» WHAT IS REQUIRED: Reproduce only the stretch of entries below that begins at the first line and ends at the line holding "to explore the intricate".

*** Begin section ***

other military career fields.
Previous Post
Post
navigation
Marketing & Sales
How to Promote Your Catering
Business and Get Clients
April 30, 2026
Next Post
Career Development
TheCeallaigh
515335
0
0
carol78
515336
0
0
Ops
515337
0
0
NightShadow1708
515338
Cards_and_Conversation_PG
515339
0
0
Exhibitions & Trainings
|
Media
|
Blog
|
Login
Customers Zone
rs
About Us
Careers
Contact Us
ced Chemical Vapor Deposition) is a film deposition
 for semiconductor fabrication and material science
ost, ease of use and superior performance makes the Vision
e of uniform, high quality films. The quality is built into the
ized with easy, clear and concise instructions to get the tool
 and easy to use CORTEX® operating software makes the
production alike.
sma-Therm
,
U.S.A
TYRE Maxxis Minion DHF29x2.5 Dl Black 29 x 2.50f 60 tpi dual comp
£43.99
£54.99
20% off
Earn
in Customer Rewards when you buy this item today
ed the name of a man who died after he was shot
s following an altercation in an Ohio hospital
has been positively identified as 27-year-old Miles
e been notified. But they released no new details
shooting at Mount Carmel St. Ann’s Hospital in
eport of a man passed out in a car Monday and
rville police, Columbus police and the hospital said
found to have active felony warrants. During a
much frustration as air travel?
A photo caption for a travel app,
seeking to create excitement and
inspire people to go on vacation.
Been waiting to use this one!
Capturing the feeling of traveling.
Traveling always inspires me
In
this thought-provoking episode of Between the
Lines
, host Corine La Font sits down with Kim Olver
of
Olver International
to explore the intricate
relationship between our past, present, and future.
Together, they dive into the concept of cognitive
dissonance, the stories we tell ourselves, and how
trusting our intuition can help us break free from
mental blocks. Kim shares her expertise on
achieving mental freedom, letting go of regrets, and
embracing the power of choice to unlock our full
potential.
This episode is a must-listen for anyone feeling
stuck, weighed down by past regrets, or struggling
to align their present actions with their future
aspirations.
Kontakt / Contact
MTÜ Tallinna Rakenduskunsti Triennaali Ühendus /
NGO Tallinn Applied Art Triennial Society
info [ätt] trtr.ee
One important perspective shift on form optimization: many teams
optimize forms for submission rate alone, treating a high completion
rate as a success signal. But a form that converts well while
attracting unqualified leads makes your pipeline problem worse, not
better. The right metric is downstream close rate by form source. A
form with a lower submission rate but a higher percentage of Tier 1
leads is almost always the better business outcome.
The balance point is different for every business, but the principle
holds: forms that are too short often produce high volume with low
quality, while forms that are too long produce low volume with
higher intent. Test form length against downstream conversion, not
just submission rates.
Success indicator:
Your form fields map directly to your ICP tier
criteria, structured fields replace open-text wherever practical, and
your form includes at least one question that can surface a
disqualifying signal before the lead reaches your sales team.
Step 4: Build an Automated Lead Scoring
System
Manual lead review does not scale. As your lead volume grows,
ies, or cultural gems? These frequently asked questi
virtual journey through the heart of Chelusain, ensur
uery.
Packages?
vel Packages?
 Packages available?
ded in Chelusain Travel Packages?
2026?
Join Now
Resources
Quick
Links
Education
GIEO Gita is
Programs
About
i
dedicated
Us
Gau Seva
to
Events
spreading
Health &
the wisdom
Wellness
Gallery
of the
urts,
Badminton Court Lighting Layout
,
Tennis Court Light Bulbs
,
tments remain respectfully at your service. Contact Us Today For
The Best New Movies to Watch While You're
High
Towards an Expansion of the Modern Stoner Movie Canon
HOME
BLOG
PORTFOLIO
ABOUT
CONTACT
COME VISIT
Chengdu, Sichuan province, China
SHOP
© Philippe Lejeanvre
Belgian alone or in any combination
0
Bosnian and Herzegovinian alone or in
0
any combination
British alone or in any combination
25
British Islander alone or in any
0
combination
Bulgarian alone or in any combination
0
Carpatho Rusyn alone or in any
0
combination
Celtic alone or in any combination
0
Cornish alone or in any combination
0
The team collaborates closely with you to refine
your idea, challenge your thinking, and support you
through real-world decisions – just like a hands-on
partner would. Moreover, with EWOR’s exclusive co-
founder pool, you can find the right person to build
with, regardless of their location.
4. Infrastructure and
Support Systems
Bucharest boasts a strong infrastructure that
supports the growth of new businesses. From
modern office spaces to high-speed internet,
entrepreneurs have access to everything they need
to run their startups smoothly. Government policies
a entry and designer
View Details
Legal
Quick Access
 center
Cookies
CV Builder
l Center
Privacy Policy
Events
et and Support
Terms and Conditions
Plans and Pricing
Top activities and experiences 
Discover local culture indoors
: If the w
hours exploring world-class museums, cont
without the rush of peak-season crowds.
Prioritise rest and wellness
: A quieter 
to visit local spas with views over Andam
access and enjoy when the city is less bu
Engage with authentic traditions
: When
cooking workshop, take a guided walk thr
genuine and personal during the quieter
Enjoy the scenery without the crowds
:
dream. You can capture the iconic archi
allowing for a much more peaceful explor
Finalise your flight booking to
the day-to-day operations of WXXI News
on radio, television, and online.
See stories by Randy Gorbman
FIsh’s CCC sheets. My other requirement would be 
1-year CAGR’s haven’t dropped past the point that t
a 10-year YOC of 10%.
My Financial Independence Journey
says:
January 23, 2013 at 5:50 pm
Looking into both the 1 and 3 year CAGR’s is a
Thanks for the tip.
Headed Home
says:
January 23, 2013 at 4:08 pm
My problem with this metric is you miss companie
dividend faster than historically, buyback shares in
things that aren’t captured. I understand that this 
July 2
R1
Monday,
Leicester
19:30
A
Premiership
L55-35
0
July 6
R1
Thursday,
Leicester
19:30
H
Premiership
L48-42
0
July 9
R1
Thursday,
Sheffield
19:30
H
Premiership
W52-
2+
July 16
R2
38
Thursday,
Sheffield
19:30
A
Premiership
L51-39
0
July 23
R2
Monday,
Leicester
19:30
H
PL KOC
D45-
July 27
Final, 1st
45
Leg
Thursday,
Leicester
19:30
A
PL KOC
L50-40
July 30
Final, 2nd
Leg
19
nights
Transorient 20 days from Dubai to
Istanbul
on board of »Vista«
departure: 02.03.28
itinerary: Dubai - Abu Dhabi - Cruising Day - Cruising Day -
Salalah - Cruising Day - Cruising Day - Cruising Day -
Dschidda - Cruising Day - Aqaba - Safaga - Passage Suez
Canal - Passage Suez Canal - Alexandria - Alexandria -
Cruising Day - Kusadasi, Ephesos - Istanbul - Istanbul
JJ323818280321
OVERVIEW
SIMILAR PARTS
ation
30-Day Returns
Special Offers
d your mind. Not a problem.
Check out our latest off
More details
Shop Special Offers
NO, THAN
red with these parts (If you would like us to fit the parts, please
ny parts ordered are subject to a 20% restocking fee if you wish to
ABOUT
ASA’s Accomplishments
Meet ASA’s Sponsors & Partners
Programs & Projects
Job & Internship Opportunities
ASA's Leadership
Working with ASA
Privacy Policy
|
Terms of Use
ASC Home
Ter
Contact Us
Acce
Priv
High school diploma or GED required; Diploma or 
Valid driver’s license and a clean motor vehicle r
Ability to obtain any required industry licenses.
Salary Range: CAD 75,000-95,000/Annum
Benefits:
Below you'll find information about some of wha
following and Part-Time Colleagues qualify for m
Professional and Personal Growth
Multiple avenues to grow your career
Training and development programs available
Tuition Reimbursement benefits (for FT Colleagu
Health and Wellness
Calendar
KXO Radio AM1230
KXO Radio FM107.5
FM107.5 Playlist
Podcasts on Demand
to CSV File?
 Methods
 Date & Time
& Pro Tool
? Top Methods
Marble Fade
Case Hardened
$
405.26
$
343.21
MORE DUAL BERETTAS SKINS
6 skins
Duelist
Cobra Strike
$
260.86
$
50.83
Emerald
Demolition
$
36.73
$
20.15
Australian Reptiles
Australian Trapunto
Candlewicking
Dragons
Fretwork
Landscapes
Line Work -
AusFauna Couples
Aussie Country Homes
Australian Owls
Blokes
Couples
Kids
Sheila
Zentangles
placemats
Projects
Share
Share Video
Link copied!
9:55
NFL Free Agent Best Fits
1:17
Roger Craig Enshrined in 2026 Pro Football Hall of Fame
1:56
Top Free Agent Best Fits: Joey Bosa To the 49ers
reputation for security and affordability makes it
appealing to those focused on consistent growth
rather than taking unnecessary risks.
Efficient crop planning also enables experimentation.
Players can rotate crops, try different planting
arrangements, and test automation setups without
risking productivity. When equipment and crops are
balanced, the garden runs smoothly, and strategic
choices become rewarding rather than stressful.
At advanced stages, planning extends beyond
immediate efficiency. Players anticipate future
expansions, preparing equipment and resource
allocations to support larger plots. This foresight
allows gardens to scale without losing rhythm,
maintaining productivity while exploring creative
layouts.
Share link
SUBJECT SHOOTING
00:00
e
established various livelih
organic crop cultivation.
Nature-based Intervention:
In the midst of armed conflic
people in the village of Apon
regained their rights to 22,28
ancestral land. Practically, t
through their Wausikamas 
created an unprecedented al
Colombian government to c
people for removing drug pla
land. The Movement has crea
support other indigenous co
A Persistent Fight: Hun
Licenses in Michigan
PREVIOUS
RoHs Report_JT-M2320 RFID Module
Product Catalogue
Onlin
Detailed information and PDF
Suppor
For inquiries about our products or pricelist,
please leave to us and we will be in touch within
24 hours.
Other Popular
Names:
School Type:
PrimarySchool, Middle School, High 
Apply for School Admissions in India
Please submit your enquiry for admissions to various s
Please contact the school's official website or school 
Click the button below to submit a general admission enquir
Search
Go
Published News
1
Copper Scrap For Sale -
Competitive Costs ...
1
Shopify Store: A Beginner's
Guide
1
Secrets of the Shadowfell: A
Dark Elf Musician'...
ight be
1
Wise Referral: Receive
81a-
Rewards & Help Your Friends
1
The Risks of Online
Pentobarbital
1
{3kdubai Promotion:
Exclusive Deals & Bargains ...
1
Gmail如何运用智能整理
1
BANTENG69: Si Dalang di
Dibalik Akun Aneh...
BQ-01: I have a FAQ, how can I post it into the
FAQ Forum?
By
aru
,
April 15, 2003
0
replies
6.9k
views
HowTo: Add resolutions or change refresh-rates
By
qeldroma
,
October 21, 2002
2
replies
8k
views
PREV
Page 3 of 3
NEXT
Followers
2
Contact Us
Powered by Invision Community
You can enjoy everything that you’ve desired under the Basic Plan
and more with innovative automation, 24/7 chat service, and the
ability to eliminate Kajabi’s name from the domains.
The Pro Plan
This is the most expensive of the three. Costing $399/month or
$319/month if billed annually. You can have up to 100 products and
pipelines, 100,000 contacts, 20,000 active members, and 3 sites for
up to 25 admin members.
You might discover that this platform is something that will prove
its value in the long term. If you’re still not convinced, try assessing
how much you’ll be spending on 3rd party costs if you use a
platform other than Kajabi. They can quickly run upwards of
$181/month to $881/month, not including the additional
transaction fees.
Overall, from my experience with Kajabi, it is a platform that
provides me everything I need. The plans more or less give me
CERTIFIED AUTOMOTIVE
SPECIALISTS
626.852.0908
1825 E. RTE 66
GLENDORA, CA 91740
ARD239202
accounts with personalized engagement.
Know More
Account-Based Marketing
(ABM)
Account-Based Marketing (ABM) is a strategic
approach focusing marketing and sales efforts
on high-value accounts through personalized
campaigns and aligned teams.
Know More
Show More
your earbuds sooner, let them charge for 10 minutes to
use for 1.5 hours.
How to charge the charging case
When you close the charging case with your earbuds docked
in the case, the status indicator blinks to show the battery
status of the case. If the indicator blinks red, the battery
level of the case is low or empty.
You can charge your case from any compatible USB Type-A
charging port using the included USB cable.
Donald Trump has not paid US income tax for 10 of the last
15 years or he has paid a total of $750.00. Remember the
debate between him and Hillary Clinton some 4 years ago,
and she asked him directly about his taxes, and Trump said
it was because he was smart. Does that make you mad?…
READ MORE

*** End section ***

» SOLVED EXERCISE:
other military career fields.
Previous Post
Post
navigation
Marketing & Sales
How to Promote Your Catering
Business and Get Clients
April 30, 2026
Next Post
Career Development
TheCeallaigh
515335
0
0
carol78
515336
0
0
Ops
515337
0
0
NightShadow1708
515338
Cards_and_Conversation_PG
515339
0
0
Exhibitions & Trainings
|
Media
|
Blog
|
Login
Customers Zone
rs
About Us
Careers
Contact Us
ced Chemical Vapor Deposition) is a film deposition
 for semiconductor fabrication and material science
ost, ease of use and superior performance makes the Vision
e of uniform, high quality films. The quality is built into the
ized with easy, clear and concise instructions to get the tool
 and easy to use CORTEX® operating software makes the
production alike.
sma-Therm
,
U.S.A
TYRE Maxxis Minion DHF29x2.5 Dl Black 29 x 2.50f 60 tpi dual comp
£43.99
£54.99
20% off
Earn
in Customer Rewards when you buy this item today
ed the name of a man who died after he was shot
s following an altercation in an Ohio hospital
has been positively identified as 27-year-old Miles
e been notified. But they released no new details
shooting at Mount Carmel St. Ann’s Hospital in
eport of a man passed out in a car Monday and
rville police, Columbus police and the hospital said
found to have active felony warrants. During a
much frustration as air travel?
A photo caption for a travel app,
seeking to create excitement and
inspire people to go on vacation.
Been waiting to use this one!
Capturing the feeling of traveling.
Traveling always inspires me
In
this thought-provoking episode of Between the
Lines
, host Corine La Font sits down with Kim Olver
of
Olver International
to explore the intricate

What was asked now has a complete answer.